TASK
Print out every line of the listing below unchanged, and leave the pictures out of your answer.

***** DATA EXCERPTS

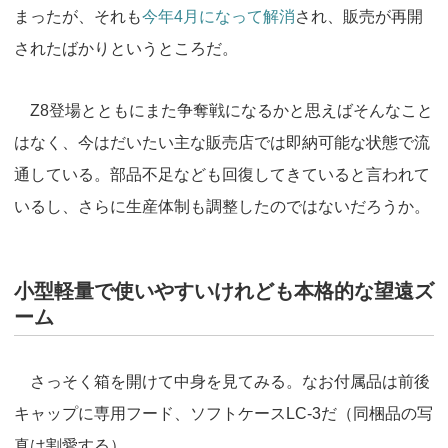
まったが、それも
今年4月になって解消
され、販売が再開
されたばかりというところだ。
Z8登場とともにまた争奪戦になるかと思えばそんなこと
はなく、今はだいたい主な販売店では即納可能な状態で流
通している。部品不足なども回復してきていると言われて
いるし、さらに生産体制も調整したのではないだろうか。
小型軽量で使いやすいけれども本格的な望遠ズ
ーム
さっそく箱を開けて中身を見てみる。なお付属品は前後
キャップに専用フード、ソフトケースLC-3だ（同梱品の写
真は割愛する）。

**********

RESULT FOR THIS EXERCISE
まったが、それも
今年4月になって解消
され、販売が再開
されたばかりというところだ。
Z8登場とともにまた争奪戦になるかと思えばそんなこと
はなく、今はだいたい主な販売店では即納可能な状態で流
通している。部品不足なども回復してきていると言われて
いるし、さらに生産体制も調整したのではないだろうか。
小型軽量で使いやすいけれども本格的な望遠ズ
ーム
さっそく箱を開けて中身を見てみる。なお付属品は前後
キャップに専用フード、ソフトケースLC-3だ（同梱品の写
真は割愛する）。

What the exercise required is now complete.